Wednesday, 05 June 2024 at 17:00 in the faculty meeting room of the Sowi
The ontology of the social and the relevance of German-language classics of sociology for a crisis-ridden academic discipline in the 21st century
This lecture provides a brief insight into a part of a book currently in preparation that examines the relevance of "classical" social and societal theories - to use a distinction recently redefined by Andreas Reckwitz - since Georg Simmel for the major current issues of a globally orientated sociology. In particular, I will focus on a critique of often abbreviated readings in the international reception of Max Weber, Georg Simmel and other German-speaking sociologists. Such a critique is part of a historical analysis that points to a "German-language lineage of sociology" that has received too little attention to date: although it is extremely heterogeneous and only partially "crosses" the Frankfurt School, it allows for characteristic emphases and perspectives from which today's sociology, with its weaknesses and blind spots, could in turn benefit.
This lecture will illustrate this using three examples. I will begin with a discussion of central ideas in Georg Simmel's sociology: that of "circles of social bonding"; and of Simmel's basic notion of "interactions". These fundamental categories in Simmel's work, I argue, allow for a much-needed reassessment of contemporary identity politics and atomisation. My second example relates to Norbert Elias' historical juxtaposition of autarky and geographically far-reaching "entanglements". Here, too, an ontology of the social is recognisable from which contemporary sociology could benefit. More specifically, based on Elias' account of the correlating processes of civilisation, the more complex interdependencies, and pacification, I venture my second assertion here: that arguments critical of globalisation should be reconsidered with regard to their unintended, albeit quite expectable, side effects. My third example is of a methodological nature and relates to Max Weber's sociology of understanding. My line of argument in this regard builds on Rainer Lepsius' (2016: 4-5) reflections on Weber's "tripolar" schema: the latter claims to recognise the complex (or quasi "multi-track") connections between meanings/ideas/values, social actions, and structures/institutions. My third and equally bold assertion is that later and current attempts to anchor qualitative studies in Max Weber's understanding sociology often fail to live up to Weber's ambition and claim.
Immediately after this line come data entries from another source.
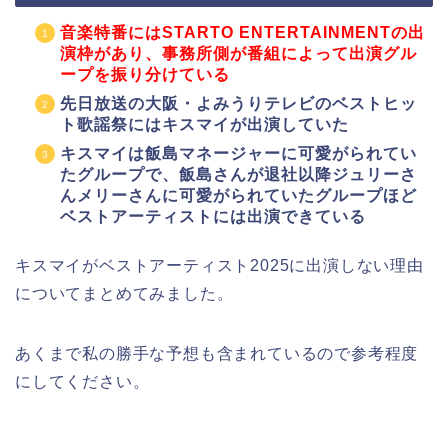
音楽特番にはSTARTO ENTERTAINMENTの出
演枠があり、事務所側が番組によって出演グル
ープを振り分けている
先日放送の大阪・よみうりテレビのベストヒッ
ト歌謡祭にはキスマイが出演していた
キスマイは飯島マネージャーに可愛がられてい
たグループで、飯島さんが退社以降ジュリーさ
んメリーさんに可愛がられていたグループほど
ベストアーティストには出演できている
キスマイがベストアーティスト2025に出演しない理由
についてまとめてみました。
あくまで私の勝手な予想も含まれているので参考程度
にしてください。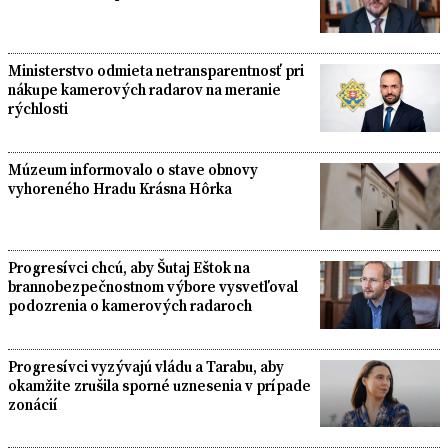
Ministerstvo odmieta netransparentnosť pri
nákupe kamerových radarov na meranie
rýchlosti
Múzeum informovalo o stave obnovy
vyhoreného Hradu Krásna Hôrka
Progresívci chcú, aby Šutaj Eštok na
brannobezpečnostnom výbore vysvetľoval
podozrenia o kamerových radaroch
Progresívci vyzývajú vládu a Tarabu, aby
okamžite zrušila sporné uznesenia v prípade
zonácií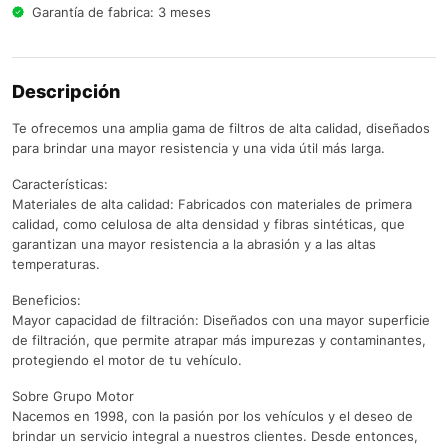
Garantía de fabrica: 3 meses
Descripción
Te ofrecemos una amplia gama de filtros de alta calidad, diseñados
para brindar una mayor resistencia y una vida útil más larga.
Características:
Materiales de alta calidad: Fabricados con materiales de primera
calidad, como celulosa de alta densidad y fibras sintéticas, que
garantizan una mayor resistencia a la abrasión y a las altas
temperaturas.
Beneficios:
Mayor capacidad de filtración: Diseñados con una mayor superficie
de filtración, que permite atrapar más impurezas y contaminantes,
protegiendo el motor de tu vehículo.
Sobre Grupo Motor
Nacemos en 1998, con la pasión por los vehículos y el deseo de
brindar un servicio integral a nuestros clientes. Desde entonces,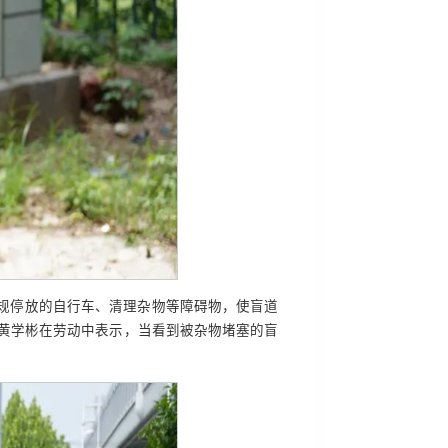
违规停放的自行车、清理杂物等障碍物，使盲道
愿者黄学彬在劳动中表示，当看到被杂物堵塞的盲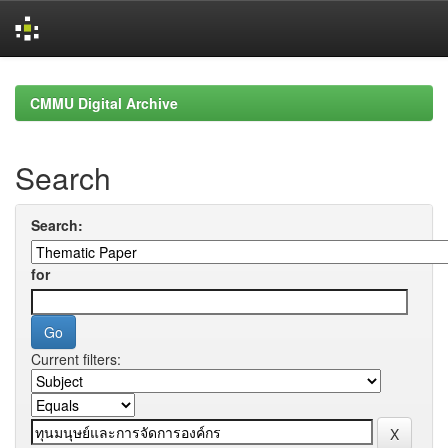
Skip
navigation
CMMU Digital Archive
Search
Search:
for
Current filters:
Christian Karner is currently Professor of Sociology at the University of Lincoln and was previously - in addition to research stays in Poland, Greece and the USA - for a long time at the University of Nottingham and as a Leverhulme post-doctoral fellow. Christian is currently co-editor-in-chief of Sociological Research Online. His long-standing research interests and resulting publications focus on nationalism (especially in Austria), ethnicity, globalisation, urban sociology, and the politics of memory. His most recent books are Nationalism Revisited: Austrian Social Closure from Romanticism to the Digital Age (Berghahn, 2020) and Sociology in Times of Glocalisation (Anthem, 2022). His editorships include The Use and Abuse of Memory (with Bram Mertens, 2013), with Dr Bernhard Weicht The Commonalities of Global Crises (2016) and most recently The Sociology of Globalisation (with Dirk Hofäcker, 2023). This talk is based on a book Christian is currently working on, which will be published in the Routledge and British Sociological Association series on "Sociological Futures".